The peaceful transfer of power and celebration of American Democracy, Schumer said, is an occasion on which to “take measure of how far we have come, and look towards our future with hope and determination.”

It’s also an opportunity, said a release announcing the theme, to honor the 150th anniversary of the placement of the Statue of Freedom on top of the Dome.

“When the Civil War threatened to bring construction of the Dome to a halt, workers pressed onward, even without pay, until Congress approved additional funding to complete the Dome that would be a symbol of unity and democracy to the entire world,” according to the release. “The official Inaugural Program, Luncheon, and other activities will reflect that theme.”

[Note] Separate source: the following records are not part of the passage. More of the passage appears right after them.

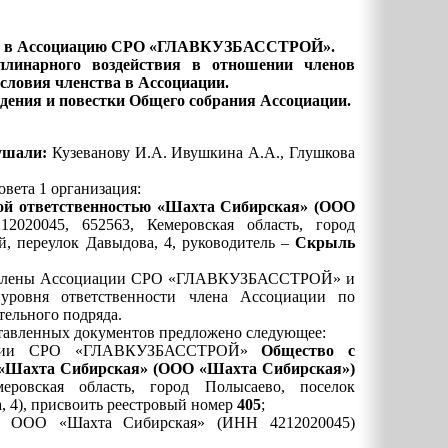
ов в Ассоциацию СРО «ГЛАВКУЗБАССТРОЙ».
линарного воздействия в отношении членов
ловия членства в Ассоциации.
дения и повестки Общего собрания Ассоциации.
лушали:
Кузеванову И.А. Ивушкина А.А., Глушкова
вета 1 организация:
 ответственностью
«Шахта Сибирская»
(
ООО
2020045, 652563, Кемеровская область, город
й, переулок Давыдова, 4, руководитель –
Скрыль
 в члены Ассоциации СРО «ГЛАВКУЗБАССТРОЙ» и
 уровня ответственности члена Ассоциации по
тельного подряда.
ставленных документов предложено следующее:
иации СРО «ГЛАВКУЗБАССТРОЙ»
Общество с
«Шахта Сибирская»
(
ООО «
Шахта Сибирская
»
)
еровская область, город Полысаево, поселок
, 4), присвоить реестровый номер
405
;
ем ООО «Шахта Сибирская»
(ИНН 4212020045)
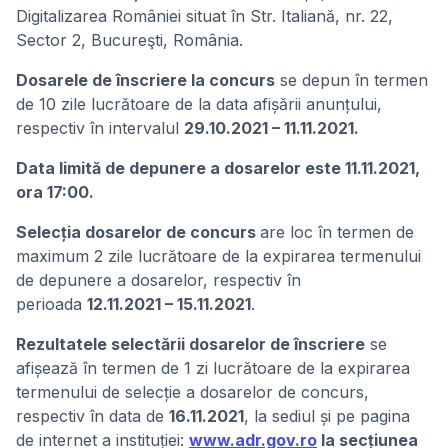
Digitalizarea României situat în Str. Italiană, nr. 22,
Sector 2, Bucureşti, România.
Dosarele de înscriere la concurs
se depun în termen
de 10 zile lucrătoare de la data afișării anunțului,
respectiv în intervalul
29.10.2021 – 11.11.2021.
Data limită de depunere a dosarelor este 11.11.2021,
ora 17:00.
Selecția dosarelor de concurs
are loc în termen de
maximum 2 zile lucrătoare de la expirarea termenului
de depunere a dosarelor, respectiv în
perioada
12.11.2021 – 15.11.2021
.
Rezultatele selectării dosarelor de înscriere
se
afișează în termen de 1 zi lucrătoare de la expirarea
termenului de selecție a dosarelor de concurs,
respectiv în data de
16.11.2021
, la sediul și pe pagina
de internet a instituției:
www.adr.gov.ro
la secțiunea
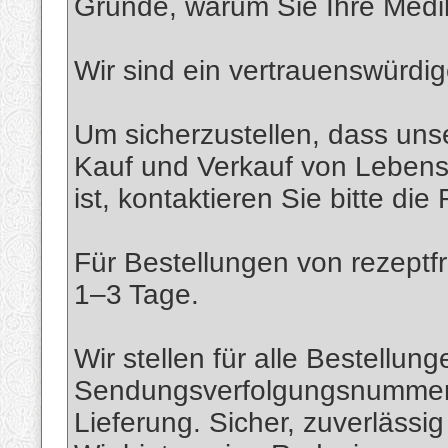
Gründe, warum Sie Ihre Medik
Wir sind ein vertrauenswürdig
Um sicherzustellen, dass unse
Kauf und Verkauf von Lebens
ist, kontaktieren Sie bitte die
Für Bestellungen von rezeptf
1–3 Tage.
Wir stellen für alle Bestellun
Sendungsverfolgungsnummer 
Lieferung. Sicher, zuverlässig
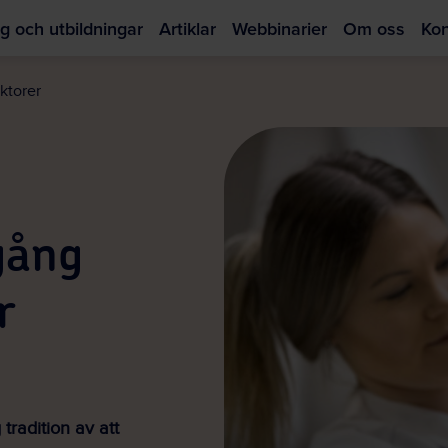
g och utbildningar
Artiklar
Webbinarier
Om oss
Kon
Hoppa
till
ktorer
huvudinnehållet
gång
r
tradition av att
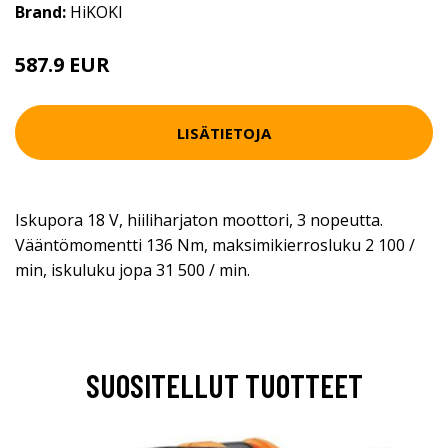
Brand:
HiKOKI
587.9 EUR
LISÄTIETOJA
Iskupora 18 V, hiiliharjaton moottori, 3 nopeutta.
Vääntömomentti 136 Nm, maksimikierrosluku 2 100 /
min, iskuluku jopa 31 500 / min.
SUOSITELLUT TUOTTEET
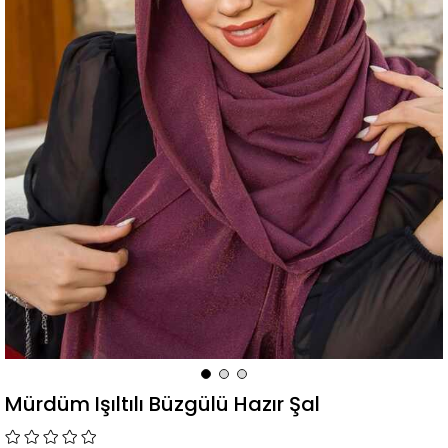
Mürdüm Işıltılı Büzgülü Hazır Şal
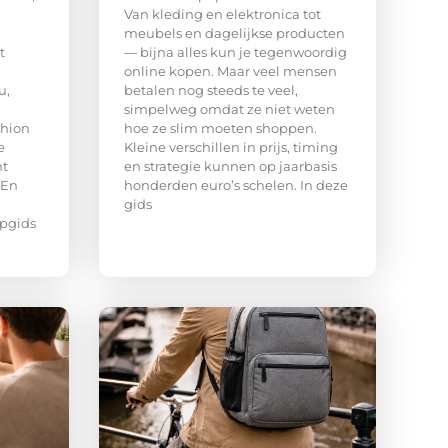
.
Van kleding en elektronica tot
meubels en dagelijkse producten
t
— bijna alles kun je tegenwoordig
online kopen. Maar veel mensen
u,
betalen nog steeds te veel,
simpelweg omdat ze niet weten
shion
hoe ze slim moeten shoppen.
e
Kleine verschillen in prijs, timing
ht
en strategie kunnen op jaarbasis
 En
honderden euro’s schelen. In deze
gids
opgids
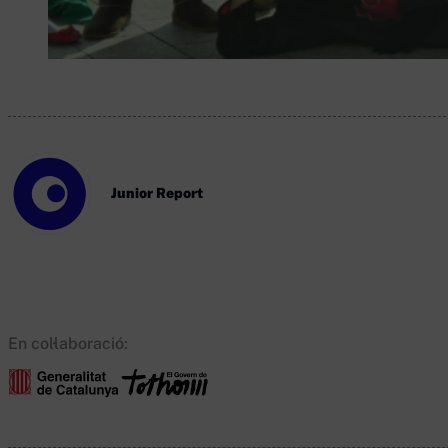
Junior Report
En col·laboració:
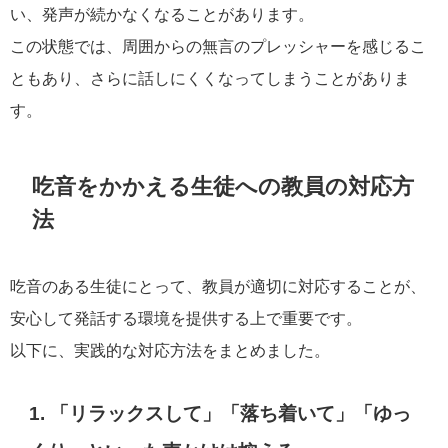
い、発声が続かなくなることがあります。
この状態では、周囲からの無言のプレッシャーを感じるこ
ともあり、さらに話しにくくなってしまうことがありま
す。
吃音をかかえる生徒への教員の対応方
法
吃音のある生徒にとって、教員が適切に対応することが、
安心して発話する環境を提供する上で重要です。
以下に、実践的な対応方法をまとめました。
1. 「リラックスして」「落ち着いて」「ゆっ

In the midst of war, death and uncertainty, the release continued, the Dome’s completion came to stand for the nation’s endurance.

“If people see the Capitol going on,” President Abraham Lincoln said at the time, “it is a sign we intend the Union shall go on.”

The Architect of the Capitol says it needs $61 million to move into the second phase of restoring the historic structure, which after 150 years of weather damage suffers from at least 1,300 known cracks that threaten its structural integrity. Some lawmakers, such as Schumer, have argued that the longer it takes for the money to come through the pipeline, the more money the project will cost and the more dangerous conditions will become.

In a letter to Speaker John A. Boehner, R-Ohio, in late August, Schumer appealed for the other chamber to approve the money.

“It would be a national embarrassment if partisan gridlock allows this iconic work of architecture to fall into a state of permanent decay,” Schumer said.